La Constitución dominicana vigente es consciente de todo esto. Nada de lo anterior le es indiferente. Lo mismo cabe decir del legislador: se exigen las vistas públicas (atiéndase a la terminología del artículo 18 de la L.138-11, en caso de duda) precisamente porque el elenco de competencias del CNM tiene un profundo impacto sistémico. La conformación de órganos como el Tribunal Constitucional, la Suprema Corte de Justicia o el Tribunal Superior Electoral no es una operación menor, máxime atendiendo a la singular dualidad que les caracteriza y que les convierte tanto en árbitros como en arquitectos del tablero político y el sistema normativo. Por ello, la ciudadanía debe poder fiscalizar el modo en que se practican los procesos y procedimientos que conciernen a su composición.
Cuesta entender el motivo por el cual la selección del Procurador General de la República y de la mitad de sus adjuntos deba darse en esas sesiones “internas” que tan elocuentemente menciona el nuevo reglamento. No es evidente el motivo por el cual cabe válidamente sustraer ese procedimiento de la fase de vistas públicas que ya prevé la ley para la designación de los jueces y juezas de las Altas Cortes. Es decir, la diferenciación entre esto y aquello requiere una poderosa explicación. Tampoco es obvio que deba simplemente concederse que sea de esa manera (y no de otra). En fin, es un enredo de difícil comprensión que, en una coyuntura política en la que la transparencia se ha querido convertir en tarjeta de presentación del poder hegemónico, se apueste –al mismo tiempo— por sustraer a la ciudadanía de la selección de las autoridades que más directamente enfrentarán la corrupción administrativa. Hay algo en ello que no encaja bien con el archivo filosófico que sirve de sustento a los frenos del poder.

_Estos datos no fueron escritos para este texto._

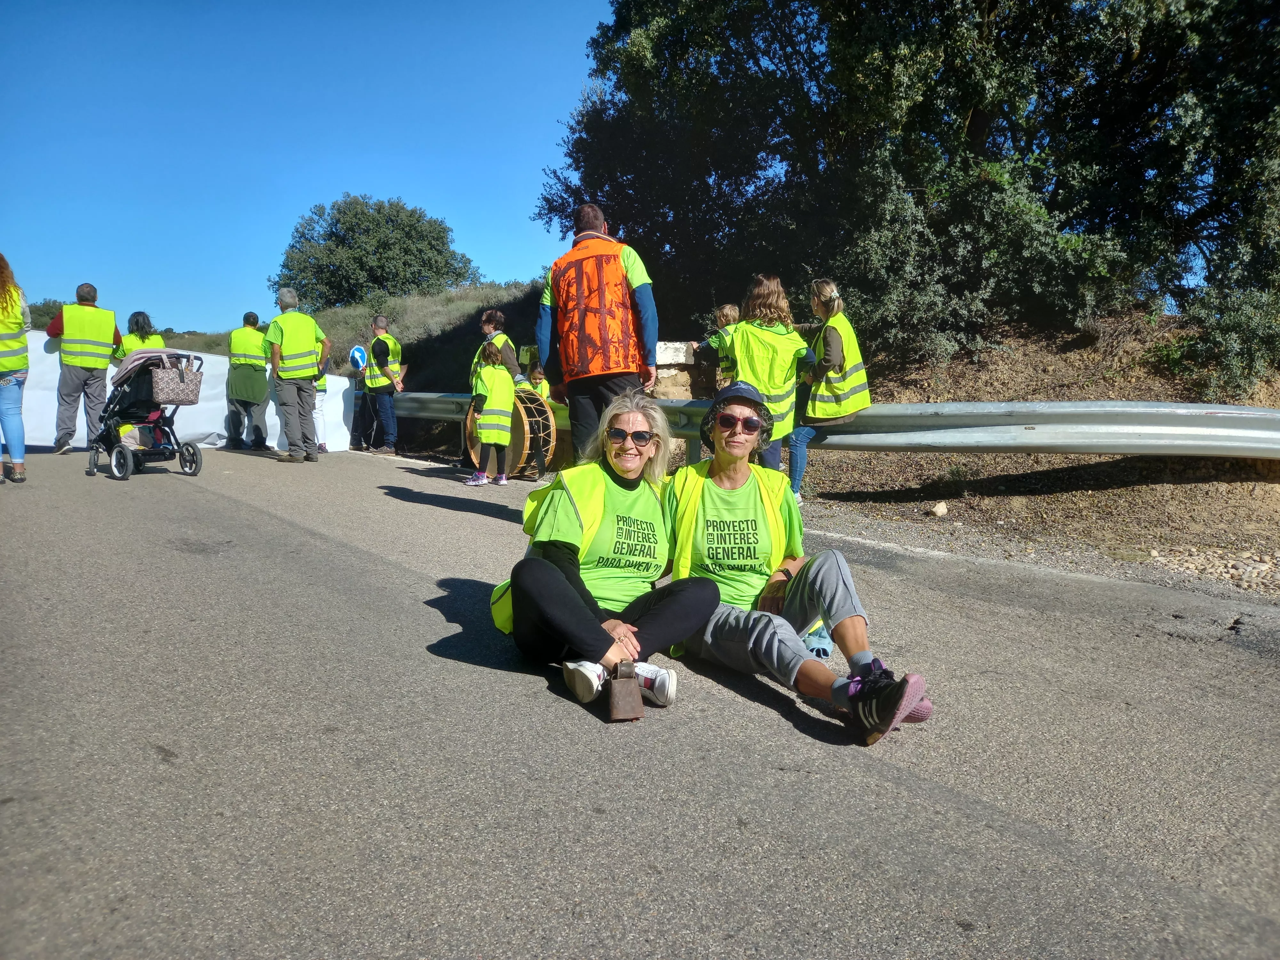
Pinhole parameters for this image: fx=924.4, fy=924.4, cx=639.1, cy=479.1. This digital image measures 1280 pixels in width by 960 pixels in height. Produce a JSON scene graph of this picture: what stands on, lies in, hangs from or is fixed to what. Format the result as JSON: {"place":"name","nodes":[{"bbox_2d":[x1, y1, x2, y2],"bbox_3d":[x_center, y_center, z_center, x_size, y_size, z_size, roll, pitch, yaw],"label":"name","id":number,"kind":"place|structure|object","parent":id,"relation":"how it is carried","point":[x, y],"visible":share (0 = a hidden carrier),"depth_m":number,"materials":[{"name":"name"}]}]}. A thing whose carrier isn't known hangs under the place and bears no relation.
{"place":"outdoors","nodes":[
{"label":"outdoors","id":0,"kind":"place"},
{"bbox_2d":[0,0,619,334],"label":"sky","id":1,"kind":"structure","parent":0,"point":[557,229],"materials":[{"name":"blue"}]},
{"bbox_2d":[130,279,544,384],"label":"grassy hill","id":2,"kind":"structure","parent":0,"point":[441,299],"materials":[{"name":"green plant"}]},
{"bbox_2d":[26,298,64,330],"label":"shrub","id":3,"kind":"object","parent":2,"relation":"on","point":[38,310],"visible":0.29,"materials":[{"name":"green plant"}]},
{"bbox_2d":[274,193,478,308],"label":"tree","id":4,"kind":"object","parent":2,"relation":"on","point":[330,286],"visible":0.97,"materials":[{"name":"green plant"}]},
{"bbox_2d":[349,343,367,370],"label":"blue sign","id":5,"kind":"object","parent":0,"point":[356,353],"visible":0.82,"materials":[{"name":"blue"}]},
{"bbox_2d":[0,444,1279,959],"label":"road","id":6,"kind":"structure","parent":0,"point":[881,789],"materials":[{"name":"grey asphalt"}]},
{"bbox_2d":[0,252,29,483],"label":"woman","id":7,"kind":"object","parent":6,"relation":"on","point":[20,321],"visible":0.97,"depth_m":7.41},
{"bbox_2d":[47,280,120,455],"bbox_3d":[-6.305,-1.229,10.475,0.722,1.923,0.838,-5,8,-38],"label":"man","id":8,"kind":"object","parent":6,"relation":"on","point":[91,289],"visible":0.82,"depth_m":10.24},
{"bbox_2d":[110,310,163,362],"bbox_3d":[-5.395,-1.078,10.043,0.554,1.514,0.694,-5,8,-38],"label":"woman","id":9,"kind":"object","parent":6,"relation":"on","point":[139,316],"visible":0.27,"depth_m":9.98},
{"bbox_2d":[86,348,206,480],"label":"stroller","id":10,"kind":"object","parent":6,"relation":"on","point":[184,458],"visible":0.8,"depth_m":8.75,"materials":[{"name":"metal"}]},
{"bbox_2d":[149,356,204,404],"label":"bag","id":11,"kind":"object","parent":10,"relation":"hanging from","point":[168,391],"visible":0.92,"depth_m":8.84,"materials":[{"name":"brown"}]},
{"bbox_2d":[23,332,358,455],"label":"white banner","id":12,"kind":"object","parent":6,"relation":"on","point":[274,412],"visible":0.41,"depth_m":12.73,"materials":[{"name":"white"}]},
{"bbox_2d":[225,308,269,450],"bbox_3d":[-5.211,-1.306,12.257,0.596,1.813,0.741,-1,6,-13],"label":"person","id":13,"kind":"object","parent":6,"relation":"on","point":[245,318],"visible":0.9,"depth_m":12.07},
{"bbox_2d":[264,286,330,463],"bbox_3d":[-3.944,-1.189,10.629,0.664,1.978,0.847,1,6,8],"label":"man","id":14,"kind":"object","parent":6,"relation":"on","point":[284,394],"visible":0.98,"depth_m":10.43},
{"bbox_2d":[313,353,330,452],"bbox_3d":[-4.312,-1.074,12.128,0.552,1.504,0.591,-5,8,-38],"label":"person","id":15,"kind":"object","parent":6,"relation":"on","point":[322,447],"visible":0.33,"depth_m":12.11},
{"bbox_2d":[347,341,373,450],"bbox_3d":[-3.937,-1.139,13.178,0.573,1.458,0.589,-5,8,-38],"label":"person","id":16,"kind":"object","parent":6,"relation":"on","point":[353,367],"visible":0.76,"depth_m":13.05},
{"bbox_2d":[362,313,403,454],"bbox_3d":[-3.347,-1.206,12.079,0.644,1.778,0.596,5,8,39],"label":"man","id":17,"kind":"object","parent":6,"relation":"on","point":[382,404],"visible":0.99,"depth_m":11.89},
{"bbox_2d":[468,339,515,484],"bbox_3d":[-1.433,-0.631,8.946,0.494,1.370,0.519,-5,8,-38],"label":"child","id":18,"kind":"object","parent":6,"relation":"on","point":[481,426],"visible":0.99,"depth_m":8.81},
{"bbox_2d":[473,307,519,382],"bbox_3d":[-1.539,-1.049,9.863,0.522,1.460,0.581,2,6,16],"label":"woman","id":19,"kind":"object","parent":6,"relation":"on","point":[488,324],"visible":0.4,"depth_m":9.77},
{"bbox_2d":[462,385,557,479],"bbox_3d":[-1.379,-0.492,9.922,0.881,1.002,1.036,-5,8,-38],"label":"drum","id":20,"kind":"object","parent":6,"relation":"on","point":[518,407],"visible":0.66,"depth_m":9.59,"materials":[{"name":"brown wood"}]},
{"bbox_2d":[522,361,551,401],"bbox_3d":[-1.212,-0.800,10.625,0.560,1.127,0.562,-5,8,-38],"label":"child","id":21,"kind":"object","parent":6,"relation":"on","point":[541,383],"visible":0.3,"depth_m":10.58},
{"bbox_2d":[533,203,658,468],"bbox_3d":[-0.260,-0.714,5.790,0.707,1.920,0.796,-1,6,-5],"label":"man","id":22,"kind":"object","parent":6,"relation":"on","point":[645,297],"visible":0.9,"depth_m":5.56},
{"bbox_2d":[489,387,710,708],"bbox_3d":[-0.144,0.212,3.383,0.911,1.030,0.846,-5,8,-38],"label":"woman","id":23,"kind":"object","parent":6,"relation":"on","point":[552,587],"visible":0.91,"depth_m":3.28},
{"bbox_2d":[608,657,644,721],"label":"cowbell","id":24,"kind":"object","parent":6,"relation":"on","point":[632,700],"visible":0.99,"depth_m":2.83,"materials":[{"name":"brown"}]},
{"bbox_2d":[719,272,815,494],"bbox_3d":[0.881,-0.601,6.618,0.694,1.645,0.645,-5,8,-38],"label":"woman","id":25,"kind":"object","parent":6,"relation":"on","point":[764,297],"visible":0.68,"depth_m":6.44},
{"bbox_2d":[662,374,937,741],"bbox_3d":[0.454,0.226,3.285,0.763,1.132,1.143,-1,6,-13],"label":"woman","id":26,"kind":"object","parent":6,"relation":"on","point":[812,587],"visible":0.83,"depth_m":3.24},
{"bbox_2d":[801,621,833,659],"bbox_3d":[0.652,0.600,3.542,0.222,0.127,0.247,-1,6,-7],"label":"cloth","id":27,"kind":"object","parent":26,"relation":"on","point":[809,641],"visible":0.41,"depth_m":3.47,"materials":[{"name":"blue fabric"}]},
{"bbox_2d":[373,311,1279,594],"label":"dirt bank","id":28,"kind":"structure","parent":0,"point":[809,477],"materials":[{"name":"brown soil"}]},
{"bbox_2d":[651,340,705,401],"bbox_3d":[0.378,-0.860,10.668,0.655,1.394,0.625,-1,6,-8],"label":"stone wall","id":29,"kind":"structure","parent":28,"relation":"on","point":[666,372],"depth_m":10.39,"materials":[{"name":"stone"}]},
{"bbox_2d":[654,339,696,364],"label":"stone block","id":30,"kind":"object","parent":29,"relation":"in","point":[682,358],"visible":0.74,"depth_m":10.06,"materials":[{"name":"white stone"}]},
{"bbox_2d":[699,302,741,388],"bbox_3d":[0.832,-1.076,8.697,0.528,1.122,0.532,-3,7,-24],"label":"child","id":31,"kind":"object","parent":28,"relation":"on","point":[727,310],"visible":0.46,"depth_m":8.64},
{"bbox_2d":[371,392,1279,458],"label":"guardrail","id":32,"kind":"object","parent":28,"relation":"on","point":[1246,412],"visible":0.76,"depth_m":7.07,"materials":[{"name":"grey metal"}]},
{"bbox_2d":[790,276,871,501],"bbox_3d":[1.441,-0.674,7.182,0.581,1.651,0.727,-1,6,-7],"label":"woman","id":33,"kind":"object","parent":32,"relation":"on","point":[830,297],"visible":0.83,"depth_m":7.02},
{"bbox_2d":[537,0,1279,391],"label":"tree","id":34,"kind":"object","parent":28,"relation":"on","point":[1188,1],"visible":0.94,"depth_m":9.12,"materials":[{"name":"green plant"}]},
{"bbox_2d":[930,500,948,517],"bbox_3d":[2.292,0.226,7.063,0.140,0.120,0.156,-1,6,-8],"label":"rock","id":35,"kind":"object","parent":28,"relation":"on","point":[942,509],"visible":0.98,"depth_m":7.01,"materials":[{"name":"white stone"}]},
{"bbox_2d":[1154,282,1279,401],"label":"shrub","id":36,"kind":"object","parent":28,"relation":"on","point":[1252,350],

Cabe pensar que, en estos tiempos convulsos (tipificados, entre muchas otras cosas, por una suerte de cruzada global contra la corrupción), la configuración de vistas públicas para la elección de la máxima autoridad de la Procuraduría General de la República y la mitad de sus adjuntos, más que procedente, resulta absolutamente innegociable. Y así debe reflejarlo la reglamentación que adopte el CNM. Porque, insisto, la opción que ha prevalecido se queda muy corta frente al horizonte al que apunta el orden constitucional vigente.